In college, I spend a lot of my time reading books, watching videos and experiments involving various aspects of psychology. In time, I learn that these concepts are not only useful in everyday life and in social situations, but are also applicable to the stock market and trading. (One of the most important things I’ve learned about the stock market is that it’s all about crowd psychology. What you see on a stock chart is nothing but mass psychology quantified as a number. Fascinating.)

 

Fast forward to present day, and these concepts swirl around enough in my subconscious mind, outside of my conscious attention, and resurface in the form of new ideas and insights into how the human mind works, and more importantly, how we can use our own mindset to improve ourselves and the lives of people around us.

 

The point I am making here is that while you may be learning something you believe is important, be patient. What you are learning and devoting your time to now is very important, so continue to believe in what you are doing. But also realize that it may take some time for new information to integrate with your experience and form your own understanding of how things work. Otherwise you are just spouting off about something you are passionate about that is written by someone else.

 

Take your time, appreciate the journey, and remember the things that you have dedicated your time to in fern-437964_1920the past.

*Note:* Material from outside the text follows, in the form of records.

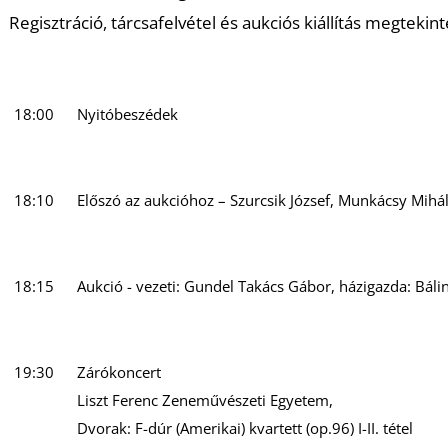
Regisztráció, tárcsafelvétel és aukciós kiállítás megtekint
18:00
Nyitóbeszédek
18:10
Előszó az aukcióhoz – Szurcsik József, Munkácsy Mih
18:15
Aukció - vezeti: Gundel Takács Gábor, házigazda: Báli
19:30
Zárókoncert
Liszt Ferenc Zeneművészeti Egyetem,
Dvorak: F-dúr (Amerikai) kvartett (op.96) I-II. tétel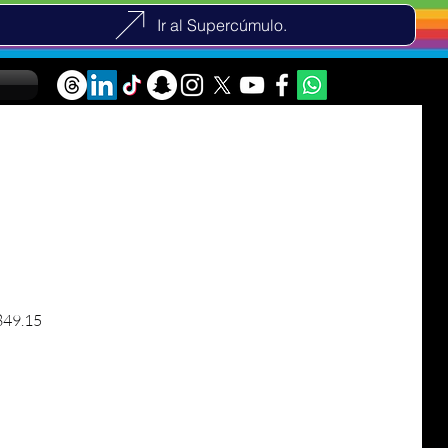
Ir al Supercúmulo.
価格
セール価格
49.15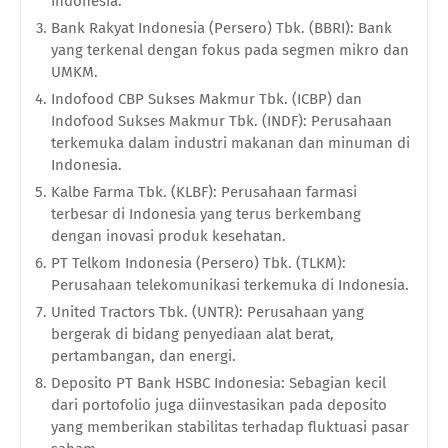
Indonesia.
Bank Rakyat Indonesia (Persero) Tbk. (BBRI): Bank
yang terkenal dengan fokus pada segmen mikro dan
UMKM.
Indofood CBP Sukses Makmur Tbk. (ICBP) dan
Indofood Sukses Makmur Tbk. (INDF): Perusahaan
terkemuka dalam industri makanan dan minuman di
Indonesia.
Kalbe Farma Tbk. (KLBF): Perusahaan farmasi
terbesar di Indonesia yang terus berkembang
dengan inovasi produk kesehatan.
PT Telkom Indonesia (Persero) Tbk. (TLKM):
Perusahaan telekomunikasi terkemuka di Indonesia.
United Tractors Tbk. (UNTR): Perusahaan yang
bergerak di bidang penyediaan alat berat,
pertambangan, dan energi.
Deposito PT Bank HSBC Indonesia: Sebagian kecil
dari portofolio juga diinvestasikan pada deposito
yang memberikan stabilitas terhadap fluktuasi pasar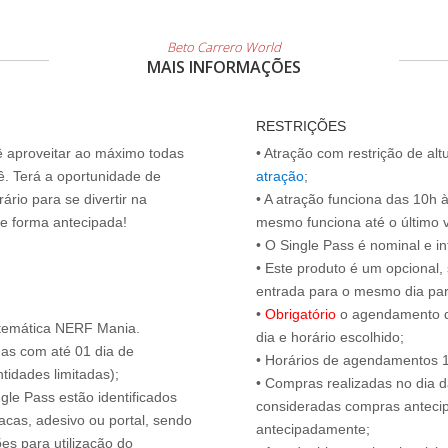
Beto Carrero World
MAIS INFORMAÇÕES
RESTRIÇÕES
cê aproveitar ao máximo todas
• Atração com restrição de al
ê. Terá a oportunidade de
atração
;
ário para se divertir na
• A atração funciona das 10h 
de forma antecipada!
mesmo funciona até o último vis
• O Single Pass é nominal e int
• Este produto é um opcional
entrada para o mesmo dia para
•
Obrigatório
o agendamento d
 temática NERF Mania.
dia e horário escolhido;
das com até 01 dia de
• Horários de agendamentos 1
tidades limitadas);
• Compras realizadas no dia da
ngle Pass estão identificados
consideradas compras antecip
acas, adesivo ou portal, sendo
antecipadamente;
es para utilização do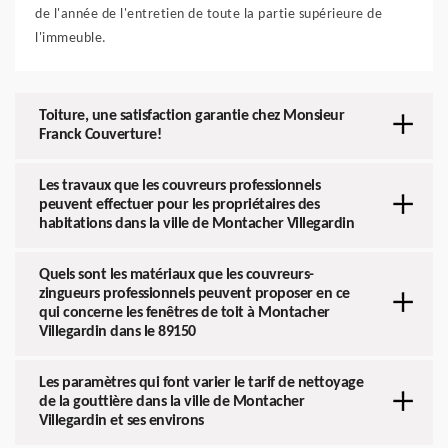
de l'année de l'entretien de toute la partie supérieure de
l'immeuble.
Toiture, une satisfaction garantie chez Monsieur
Franck Couverture!
Les travaux que les couvreurs professionnels
peuvent effectuer pour les propriétaires des
habitations dans la ville de Montacher Villegardin
Quels sont les matériaux que les couvreurs-
zingueurs professionnels peuvent proposer en ce
qui concerne les fenêtres de toit à Montacher
Villegardin dans le 89150
Les paramètres qui font varier le tarif de nettoyage
de la gouttière dans la ville de Montacher
Villegardin et ses environs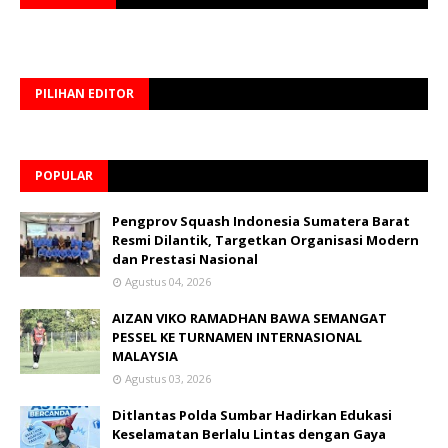
PILIHAN EDITOR
POPULAR
Pengprov Squash Indonesia Sumatera Barat
Resmi Dilantik, Targetkan Organisasi Modern
dan Prestasi Nasional
Agustus 04, 2026
AIZAN VIKO RAMADHAN BAWA SEMANGAT
PESSEL KE TURNAMEN INTERNASIONAL
MALAYSIA
Agustus 03, 2026
Ditlantas Polda Sumbar Hadirkan Edukasi
Keselamatan Berlalu Lintas dengan Gaya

See what thoughts and ideas are currently resurfacing in your life right now thanks to the hard work you might have put in years ago. Be open to how you can use your own experience and your own voice to contribute to and improve yourself and the world around you.

 

 

*Think of your ideas and skills as plants. Sometimes you can’t force a plant to grow or to bear fruit. You just have to take care of it, and guide it along instead of ordering it around. There is a time and a place for putting the pedal to the metal, but it’s not every situation you come across.